# Task instructions:
Pull out all lines from the listing below in which the word "women" appears.

# Dataset entries:
· · · · · · ·

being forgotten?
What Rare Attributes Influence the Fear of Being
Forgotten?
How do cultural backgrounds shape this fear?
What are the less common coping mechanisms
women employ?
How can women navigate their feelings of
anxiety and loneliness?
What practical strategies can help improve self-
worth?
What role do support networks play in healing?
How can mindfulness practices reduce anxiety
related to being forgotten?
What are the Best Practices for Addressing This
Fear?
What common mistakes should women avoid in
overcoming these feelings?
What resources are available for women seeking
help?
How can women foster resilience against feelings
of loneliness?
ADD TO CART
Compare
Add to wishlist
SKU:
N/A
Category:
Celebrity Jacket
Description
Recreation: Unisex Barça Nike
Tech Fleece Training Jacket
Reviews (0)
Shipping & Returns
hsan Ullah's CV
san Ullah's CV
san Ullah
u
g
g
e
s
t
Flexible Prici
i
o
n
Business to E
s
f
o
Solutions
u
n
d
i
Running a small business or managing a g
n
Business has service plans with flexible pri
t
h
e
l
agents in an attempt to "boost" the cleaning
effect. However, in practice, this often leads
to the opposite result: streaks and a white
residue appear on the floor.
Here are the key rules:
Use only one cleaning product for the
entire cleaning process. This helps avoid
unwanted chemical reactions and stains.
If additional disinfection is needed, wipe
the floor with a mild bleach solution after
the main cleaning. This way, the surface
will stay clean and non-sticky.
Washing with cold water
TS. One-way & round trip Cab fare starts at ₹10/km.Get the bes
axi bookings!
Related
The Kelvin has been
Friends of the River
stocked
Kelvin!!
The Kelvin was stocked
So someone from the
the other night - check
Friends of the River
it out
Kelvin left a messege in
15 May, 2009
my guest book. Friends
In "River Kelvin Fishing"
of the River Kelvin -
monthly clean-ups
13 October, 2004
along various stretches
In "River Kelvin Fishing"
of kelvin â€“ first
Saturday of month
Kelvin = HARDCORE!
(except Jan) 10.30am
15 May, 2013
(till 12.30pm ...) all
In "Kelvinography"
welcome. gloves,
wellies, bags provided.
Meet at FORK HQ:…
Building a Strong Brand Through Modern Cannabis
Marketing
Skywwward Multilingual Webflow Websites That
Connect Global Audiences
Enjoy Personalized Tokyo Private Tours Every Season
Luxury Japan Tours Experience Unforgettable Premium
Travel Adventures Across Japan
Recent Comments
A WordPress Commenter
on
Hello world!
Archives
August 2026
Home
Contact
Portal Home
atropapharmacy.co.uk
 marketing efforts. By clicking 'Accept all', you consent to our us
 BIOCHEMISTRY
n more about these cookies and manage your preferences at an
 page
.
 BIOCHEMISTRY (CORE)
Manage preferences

· · · · · · ·

# Your solution:
women employ?
How can women navigate their feelings of
What common mistakes should women avoid in
What resources are available for women seeking
How can women foster resilience against feelings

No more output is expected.